> **DOCUMENT EXCERPT**:

>>>

Unlike the deviation from predictions just discussed for initial syllables, this does not fall out from any pattern of /y/ backing. Rather, the decrease in ΔF2 for third-syllable /i-y/ is due to centralization of /i/ to a vowel quality much closer to [ɨ] or [ə], as described in Kavitskaya (2010; 2013). To see this, compare the distributions for /i/ (red) in all three syllables in Figure 8. In the initial syllable, there is a single mode, with a median F2 value around 1.2z. In the second syllable, the median F2 value is similar, but also includes a number of data points with F2 between 0.8 and 0z, values notably absent from the leftmost panel of the figure. In the third syllable, the distribution is polymodal, with one mode around 1.7z, and two lesser modes around 0.6 and 0.4z. These additional modes reduce ΔF2 in the third syllable of Figure 7 by including a number of comparisons between [y] and [ɨ], which exhibit a smaller acoustic difference than [y] and [i]. Kavitskaya (2010; 2013) reports backing of historical *i to /ɨ/ in the Northern and Central dialects, but here we see phonetic backing in the Southern dialect. This backing differs from /y/-backing discussed above because it is less context-dependent, and more speaker-dependent. Table 1 reports these facts – Speakers 5 and 9 consistently produced front [i] while Speakers 6 and 7 variably produced [i] and [ɨ]. To reiterate, the centralization of /i/ in syllable three (and to a lesser degree, in syllable two) reduces ΔF2, which contributes to the decrease in ΔF2 reported in syllable three of Figure 7.

Table 1

By-speaker counts of centralization of third-syllable /i/ in the Southern dialect (n = 256).

Speaker (gender, age)	Front (F2 > 1.0z)	Central (F2 < 1.0z)	Percent centralized
5 (female, 65)	60	0	0
6 (male, 51)	56	9	13.8
7 (male, 56)	28	37	56.9
9 (female, 62)	66	0	0
Total	210	46	18.0

A reviewer asks what the plot of the Southern Crimean Tatar data would look like if initial-syllable tokens of /y/ after dorsal obstruents, which induce backing, as well as centralized tokens of third-syllable /i/ were removed. After removing these independent patterns from the data, the resulting plot in Figure 9 conforms more closely to our predictions in Figure 6 – ΔF2 of both /i-y/ and /ɯ-u/ alternating pairs exhibits reasonable stability across all three syllables. While this sort of post-hoc analysis of variation in the data is not ideal, it suggests that once independent patterns involving the relevant alternating pairs are accounted for our method offers a plausible way to evaluate the extent of harmony.

<<<

> **TO DO**:
#1 In the Crimean Tatar vowel passage, reproduce the part that opens with the words containing "A reviewer asks" and closes with "extent of harmony.".
#2 Condense the paragraph of the Crimean Tatar vowel passage that begins "A reviewer asks what the plot" into a shorter version that keeps its main facts.

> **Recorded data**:
>>>

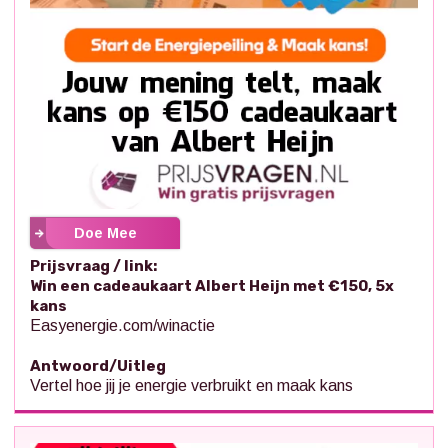
Doe Mee
Prijsvraag / link:
Win een cadeaukaart Albert Heijn met €150, 5x
kans
Easyenergie.com/winactie
Antwoord/Uitleg
Vertel hoe jij je energie verbruikt en maak kans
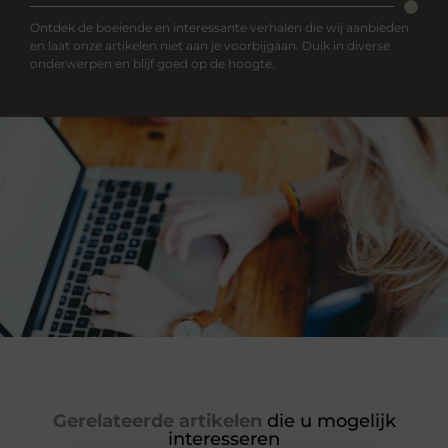
Ontdek de boeiende en interessante verhalen die wij aanbieden
en laat onze artikelen niet aan je voorbijgaan. Duik in diverse
onderwerpen en blijf goed op de hoogte.
Gerelateerde artikelen
die u mogelijk
interesseren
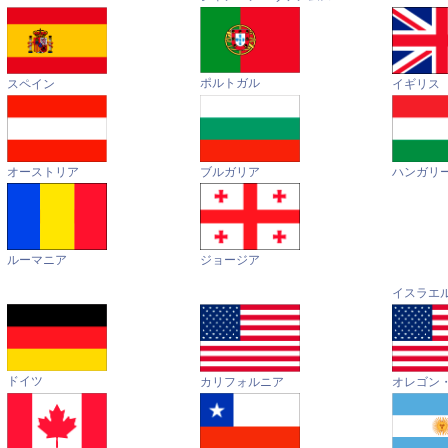
ポルトガル
イギリス
スペイン
オーストリア
ハンガリ
ブルガリア
ルーマニア
ジョージア
イスラエ
ドイツ
カリフォルニア
オレゴン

<<<

> **EXERCISE ANSWERS**:
#1
A reviewer asks what the plot of the Southern Crimean Tatar data would look like if initial-syllable tokens of /y/ after dorsal obstruents, which induce backing, as well as centralized tokens of third-syllable /i/ were removed. After removing these independent patterns from the data, the resulting plot in Figure 9 conforms more closely to our predictions in Figure 6 – ΔF2 of both /i-y/ and /ɯ-u/ alternating pairs exhibits reasonable stability across all three syllables. While this sort of post-hoc analysis of variation in the data is not ideal, it suggests that once independent patterns involving the relevant alternating pairs are accounted for our method offers a plausible way to evaluate the extent of harmony.

#2 A reviewer asked how the Southern Crimean Tatar plot would look without two kinds of tokens: initial-syllable /y/ after dorsal obstruents, which causes backing, and centralized third-syllable /i/. With these independent patterns removed, Figure 9 matches the predictions in Figure 6 more closely. ΔF2 for both the /i-y/ and /ɯ-u/ pairs stays reasonably stable across all three syllables. Post-hoc analysis of this kind is not ideal. Still, it suggests that once such patterns are accounted for, the method offers a plausible way to evaluate the extent of harmony.